Return a copy of every line in the data below that contains "patterns".

Stored data entries
● ● ● ● ●
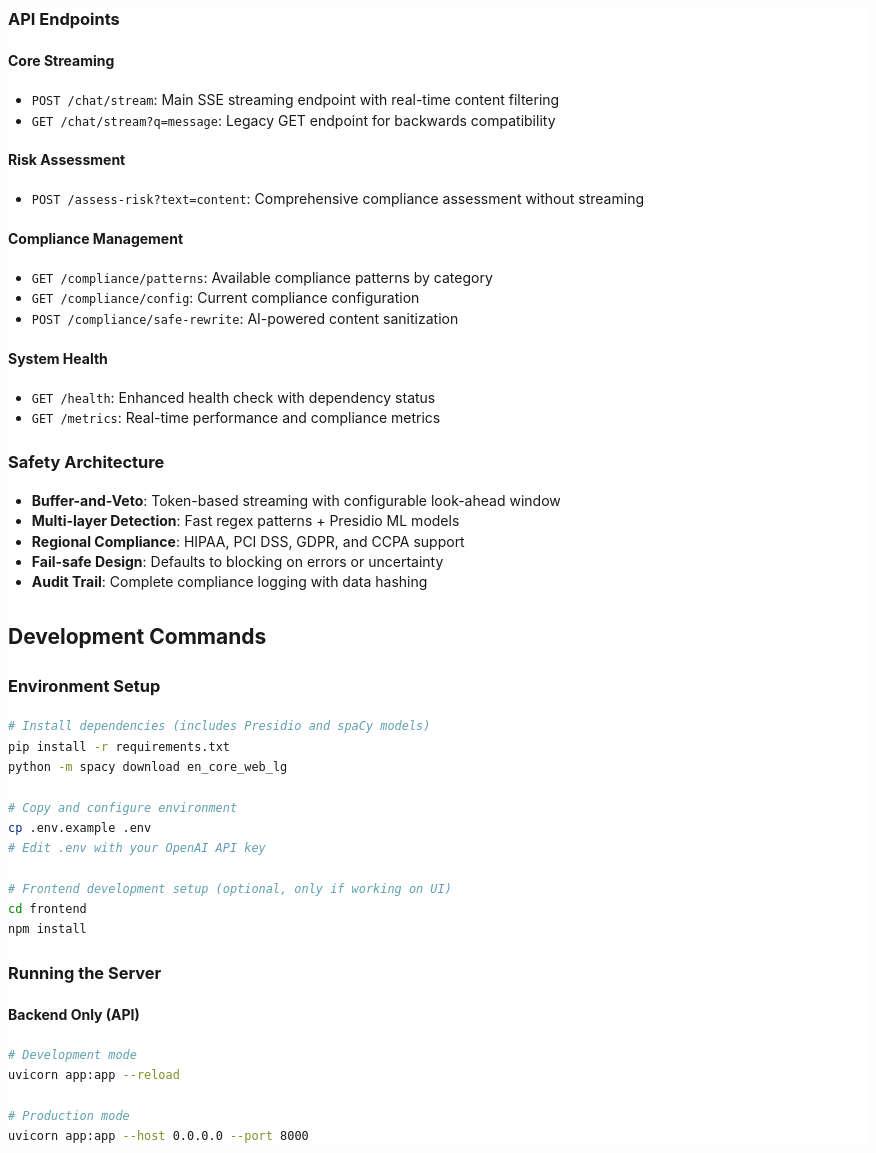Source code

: ### API Endpoints

#### Core Streaming
- `POST /chat/stream`: Main SSE streaming endpoint with real-time content filtering
- `GET /chat/stream?q=message`: Legacy GET endpoint for backwards compatibility

#### Risk Assessment
- `POST /assess-risk?text=content`: Comprehensive compliance assessment without streaming

#### Compliance Management
- `GET /compliance/patterns`: Available compliance patterns by category
- `GET /compliance/config`: Current compliance configuration
- `POST /compliance/safe-rewrite`: AI-powered content sanitization

#### System Health
- `GET /health`: Enhanced health check with dependency status
- `GET /metrics`: Real-time performance and compliance metrics

### Safety Architecture

- **Buffer-and-Veto**: Token-based streaming with configurable look-ahead window
- **Multi-layer Detection**: Fast regex patterns + Presidio ML models
- **Regional Compliance**: HIPAA, PCI DSS, GDPR, and CCPA support
- **Fail-safe Design**: Defaults to blocking on errors or uncertainty
- **Audit Trail**: Complete compliance logging with data hashing

## Development Commands

### Environment Setup
```bash
# Install dependencies (includes Presidio and spaCy models)
pip install -r requirements.txt
python -m spacy download en_core_web_lg

# Copy and configure environment
cp .env.example .env
# Edit .env with your OpenAI API key

# Frontend development setup (optional, only if working on UI)
cd frontend
npm install
```

### Running the Server

#### Backend Only (API)
```bash
# Development mode
uvicorn app:app --reload

# Production mode
uvicorn app:app --host 0.0.0.0 --port 8000
```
● ● ● ● ●
WRITTEN RESPONSE:
- `GET /compliance/patterns`: Available compliance patterns by category
- **Multi-layer Detection**: Fast regex patterns + Presidio ML models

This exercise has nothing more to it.